**What you need to do**
1. From the text about starting an Edinburgh food podcast, list every food or drink the two friends are said to have regularly shared after their first meeting at Lannan.
2. In the text about starting an Edinburgh food podcast, rewrite the paragraph beginning "That’s exactly how Kevin Rivers and I met" more briefly, keeping its main facts.
3. Write the next paragraph of the text about starting an Edinburgh food podcast, beginning after its final sentence.

A lot can happen while you're queuing for cardamom buns at Lannan. In that eternity, one can make a friend and decide to launch an Edinburgh food podcast.  


That’s exactly how Kevin Rivers and I met. Due to a shared love of food, and a slew of other common circumstances, chief among them our ‘Americans living in Edinburgh’ status, we quickly became a two man supper club. After that fateful morning at Lannan, we regularly shared espressos, katzu curries, and martinis. When we weren’t eating together, we were just waiting to eat.  


During one particularly wine-fuelled dinner, we joked about starting a podcast as an excuse to get to know the folks behind the Edinburgh restaurants, bars, and coffee shops we loved. That joke escalated into a brainstorm. What if we actually did it?


a ticket/receipt advertising season 1 of the podcast
Kevin and Carlos interview the people behind the eateries.

A few months, some research (i.e. googling), some market testing (i.e. asking friends), and many espressos later, Eating and Waiting to Eat was baked.

**Data shown**
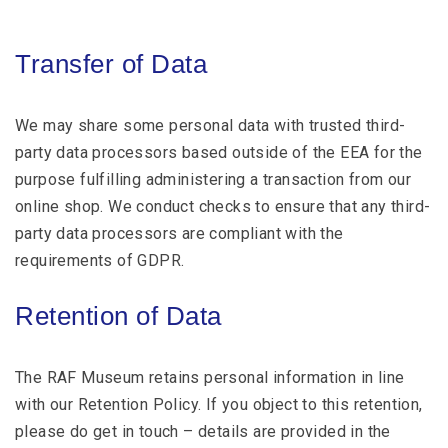
Transfer of Data
We may share some personal data with trusted third-
party data processors based outside of the EEA for the
purpose fulfilling administering a transaction from our
online shop. We conduct checks to ensure that any third-
party data processors are compliant with the
requirements of GDPR.
Retention of Data
The RAF Museum retains personal information in line
with our Retention Policy. If you object to this retention,
please do get in touch – details are provided in the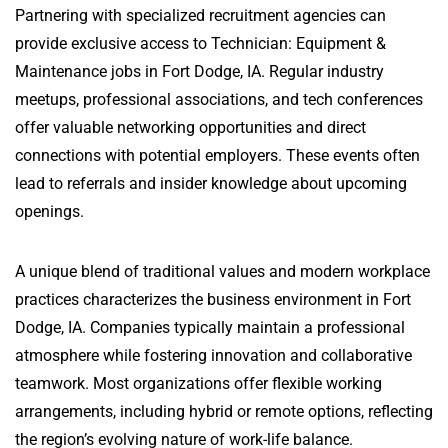
Partnering with specialized recruitment agencies can
provide exclusive access to Technician: Equipment &
Maintenance jobs in Fort Dodge, IA. Regular industry
meetups, professional associations, and tech conferences
offer valuable networking opportunities and direct
connections with potential employers. These events often
lead to referrals and insider knowledge about upcoming
openings.
A unique blend of traditional values and modern workplace
practices characterizes the business environment in Fort
Dodge, IA. Companies typically maintain a professional
atmosphere while fostering innovation and collaborative
teamwork. Most organizations offer flexible working
arrangements, including hybrid or remote options, reflecting
the region’s evolving nature of work-life balance.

**Answers to the tasks**
1. espressos, katzu curries, martinis

2. That is how Kevin Rivers and I met. A love of food and being Americans living in Edinburgh soon made us a two-man supper club. After that morning at Lannan, we regularly shared espressos, katzu curries, and martinis. When we weren't eating together, we were waiting to eat.

3.
The final show is remarkably similar to our original intention: we chat with the chefs and restaurateurs that make our adoptive home world-class for food and drink. We also highlight the realities of operating a restaurant. We want to salute the hospitality industry, while also acknowledging the headwinds it’s currently facing.   


Every place spotlighted on the podcast - Mirin, Sabzi, Hey Palu, Mootz, The Palmerston, etc - are places we geek out about. We wanted listeners to know how a chef like Sharif, from Mirin, learned to cook largely from trial, error, and YouTube and how Chris and Andy from Mootz settled on, and make fresh, the schiacciata bread that is their restaurant’s signature. The inherent communal nature of food is important to us and we want the podcast to be a means to enhance the dining experience in Edinburgh, while also building a fellowship of fellow food lovers.   

 

The podcast’s reception has been humbling; as is the fact that more people than our wives are tuning in. We have big ambitions for the show, there’s a long list of chefs we want to interview, and for an upcoming supper club (naturally at the restaurants the podcast features). The food scene in this city of ours is special and it deserves to be celebrated. Slainte.